Problem requirements: In the entries below, how many lines hold the word "without"? Answer with the number only.

Data:
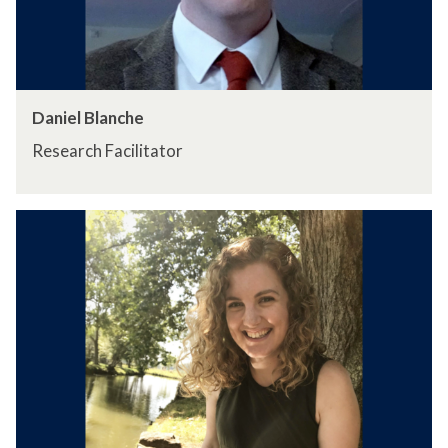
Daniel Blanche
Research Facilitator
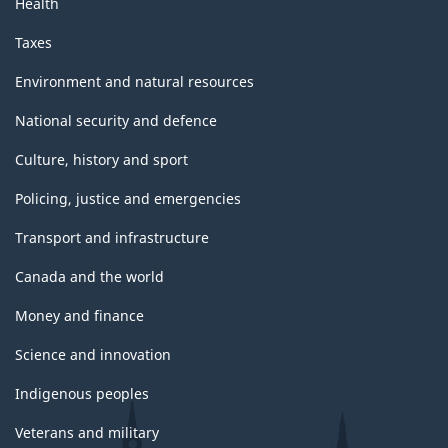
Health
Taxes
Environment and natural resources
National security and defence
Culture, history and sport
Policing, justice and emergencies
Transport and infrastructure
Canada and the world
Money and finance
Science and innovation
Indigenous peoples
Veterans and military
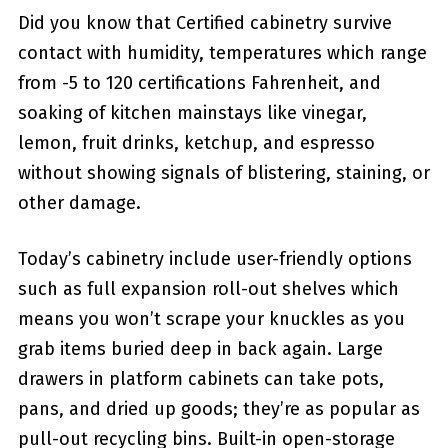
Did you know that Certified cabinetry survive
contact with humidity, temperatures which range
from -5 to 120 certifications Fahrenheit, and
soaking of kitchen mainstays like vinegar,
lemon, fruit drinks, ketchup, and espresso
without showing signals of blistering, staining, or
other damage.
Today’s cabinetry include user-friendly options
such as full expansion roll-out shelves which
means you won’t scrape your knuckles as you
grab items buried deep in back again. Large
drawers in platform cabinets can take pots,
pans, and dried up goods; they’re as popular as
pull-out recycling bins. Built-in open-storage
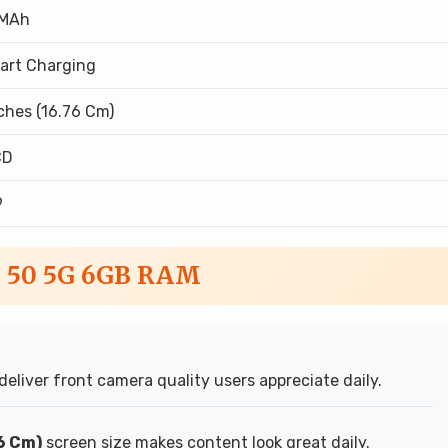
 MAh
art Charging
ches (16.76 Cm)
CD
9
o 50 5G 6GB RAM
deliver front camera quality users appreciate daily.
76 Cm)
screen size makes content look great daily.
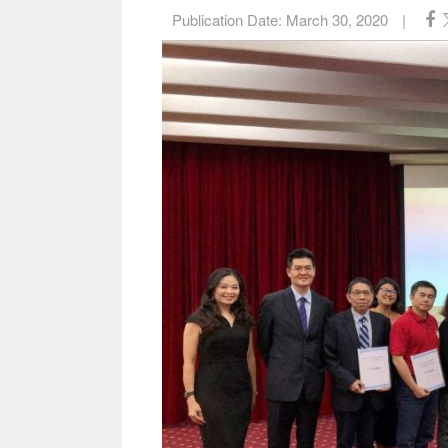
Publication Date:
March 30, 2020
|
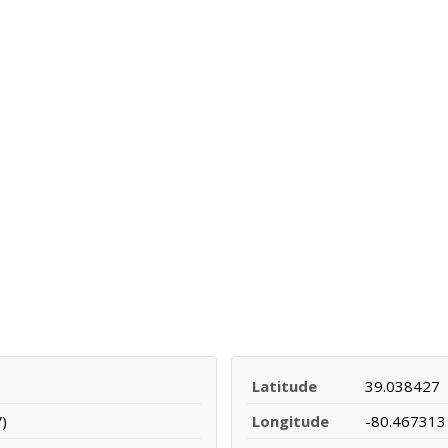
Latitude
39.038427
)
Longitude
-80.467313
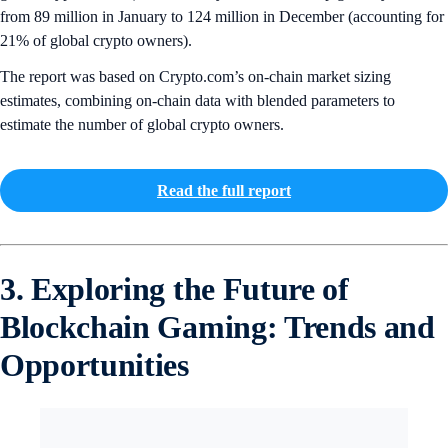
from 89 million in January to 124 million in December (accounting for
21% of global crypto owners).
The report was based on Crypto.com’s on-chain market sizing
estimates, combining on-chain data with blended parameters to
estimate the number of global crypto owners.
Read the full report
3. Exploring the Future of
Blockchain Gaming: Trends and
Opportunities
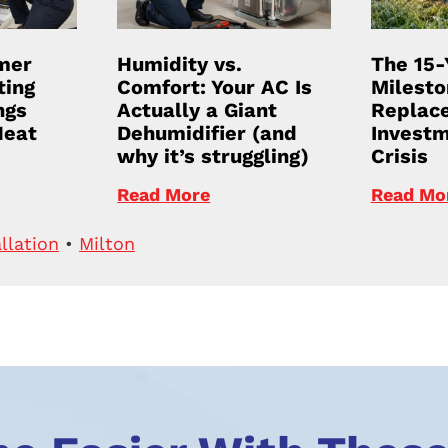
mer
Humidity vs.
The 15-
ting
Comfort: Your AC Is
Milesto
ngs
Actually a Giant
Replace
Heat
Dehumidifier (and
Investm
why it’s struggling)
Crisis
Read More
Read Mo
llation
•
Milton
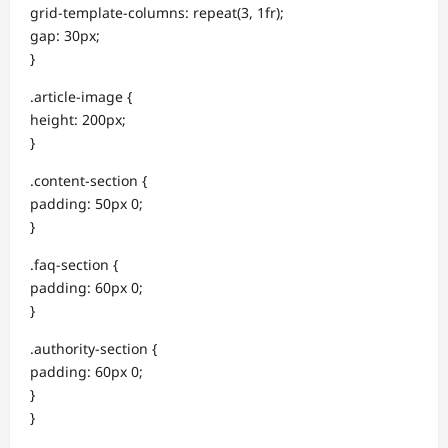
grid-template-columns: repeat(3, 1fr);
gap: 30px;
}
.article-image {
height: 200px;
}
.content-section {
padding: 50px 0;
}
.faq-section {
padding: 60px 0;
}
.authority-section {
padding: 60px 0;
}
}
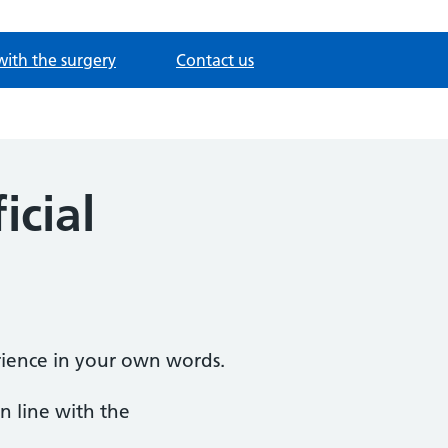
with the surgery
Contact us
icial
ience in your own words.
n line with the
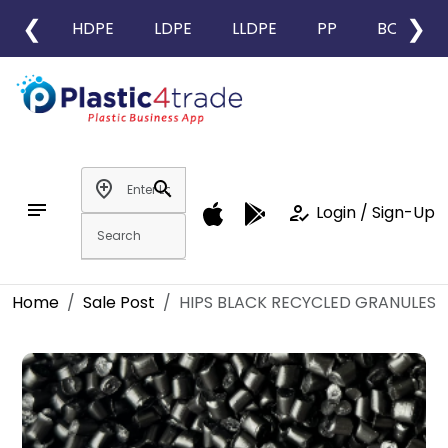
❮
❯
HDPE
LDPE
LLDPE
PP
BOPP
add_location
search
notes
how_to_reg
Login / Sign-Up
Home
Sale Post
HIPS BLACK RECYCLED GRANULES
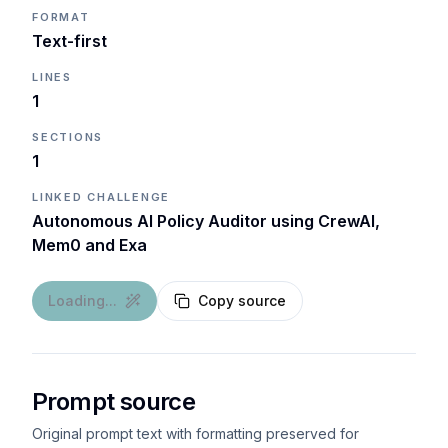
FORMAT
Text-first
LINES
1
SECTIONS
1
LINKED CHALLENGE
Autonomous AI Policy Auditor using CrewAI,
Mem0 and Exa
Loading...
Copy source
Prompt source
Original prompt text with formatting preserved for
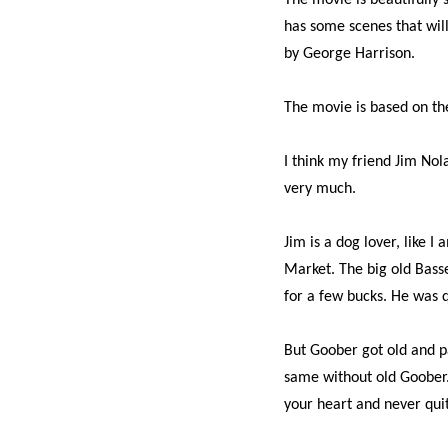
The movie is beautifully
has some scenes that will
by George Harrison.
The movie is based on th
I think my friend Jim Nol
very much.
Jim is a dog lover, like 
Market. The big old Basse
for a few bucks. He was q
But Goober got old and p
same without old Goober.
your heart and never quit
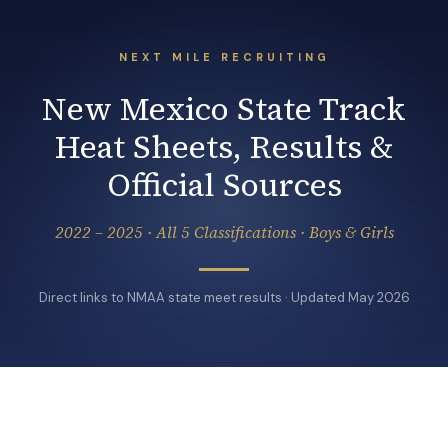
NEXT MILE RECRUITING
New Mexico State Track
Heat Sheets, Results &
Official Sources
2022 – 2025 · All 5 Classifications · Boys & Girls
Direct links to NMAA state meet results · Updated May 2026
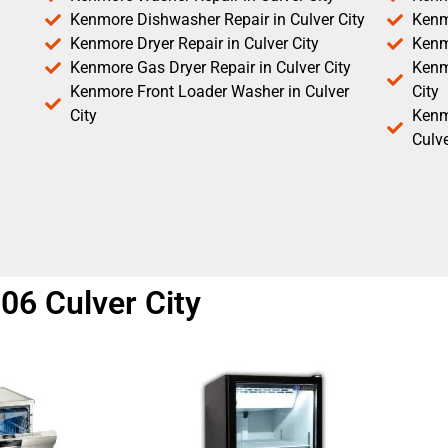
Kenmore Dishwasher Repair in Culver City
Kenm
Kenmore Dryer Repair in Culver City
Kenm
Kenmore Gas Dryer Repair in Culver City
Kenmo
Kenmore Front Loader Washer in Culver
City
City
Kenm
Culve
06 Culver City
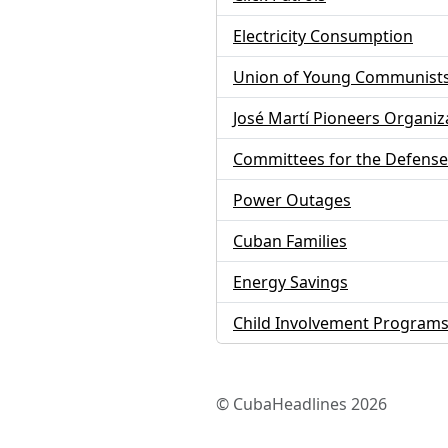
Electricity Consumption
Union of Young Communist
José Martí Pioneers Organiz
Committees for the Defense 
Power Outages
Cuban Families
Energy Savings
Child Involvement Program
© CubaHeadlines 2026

The completed task: 2